Victimhood versus Agency: Some Final Reflections
The failure to adequately provide for the full, active and meaningful involvement of global south rightsholders in the processes of enacting and implementing the planned CSDDD has the (maybe unintended) effect of substituting the agency of such rightsholders for victimhood. That is to say, as it stands, the proposals set out to save these poor victims of human rights violations, without doing enough to empower them to be autonomous, independent and agency-wielding rightsholders capable of making real contributions to the due diligence processes on the basis of their lived experiences. Consequently, in order to truly benefit from the promises of a CSDDD, these rightsholders are forced to rely on the benevolence of other actors in the due diligence process. This failure to fully recognise and translate the agency of global south rightsholders into reality is problematic for two reasons: value-based and instrumental. Using these terms in a different but comparable context, Sandra Liebenberg has argued that value-based reasons for ensuring participation by rightsholders in processes that impact them is a recognition of the normative human rights based arguments for participation. These include respecting the individual dignity and autonomy of rightsholders in the context of decisions that have a profound impact on their material wellbeing.
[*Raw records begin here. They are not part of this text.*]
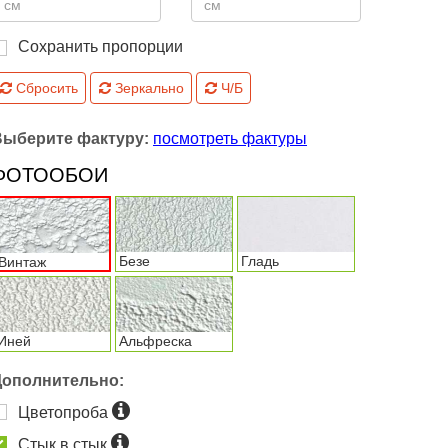
Сохранить пропорции
Сбросить
Зеркально
Ч/Б
Выберите фактуру:
посмотреть фактуры
ФОТООБОИ
Безе
Гладь
Винтаж
Иней
Альфреска
Дополнительно:
Цветопроба
Стык в стык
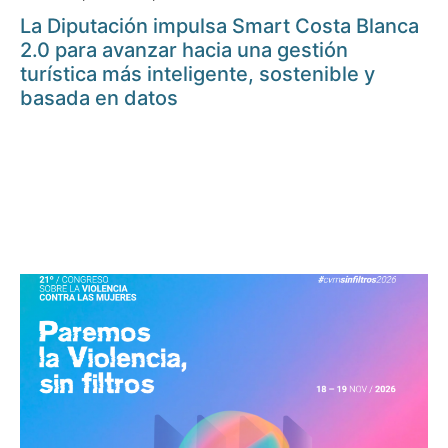
La Diputación impulsa Smart Costa Blanca
2.0 para avanzar hacia una gestión
turística más inteligente, sostenible y
basada en datos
On the other hand, instrumental justifications for securing the full and meaningful participation of global south rightsholders are more concerned with enabling better quality decisions to be made by the covered companies, by ensuring that companies have at their disposal the best possible information when making decisions within the context of due diligence processes. After all, who is best placed to assist companies in identifying the fault lines in their operations other than the very persons who experience violations on the ground? Arguably, the regulatory effectiveness of a future CSDDD would be likely strengthened by the ability of agency-wielding global south rightsholders to fully and meaningfully participate in due diligence and related remediation processes (see Emma Baldi), given their unique but often overlooked insights into why and how things go wrong.
At the end of the day, this contribution urges us to temper the enthusiasm with which we approach the upcoming CSDDD and other due diligence laws like it. After all, as the above analysis has sought to illuminate, there is always more than meets the eye.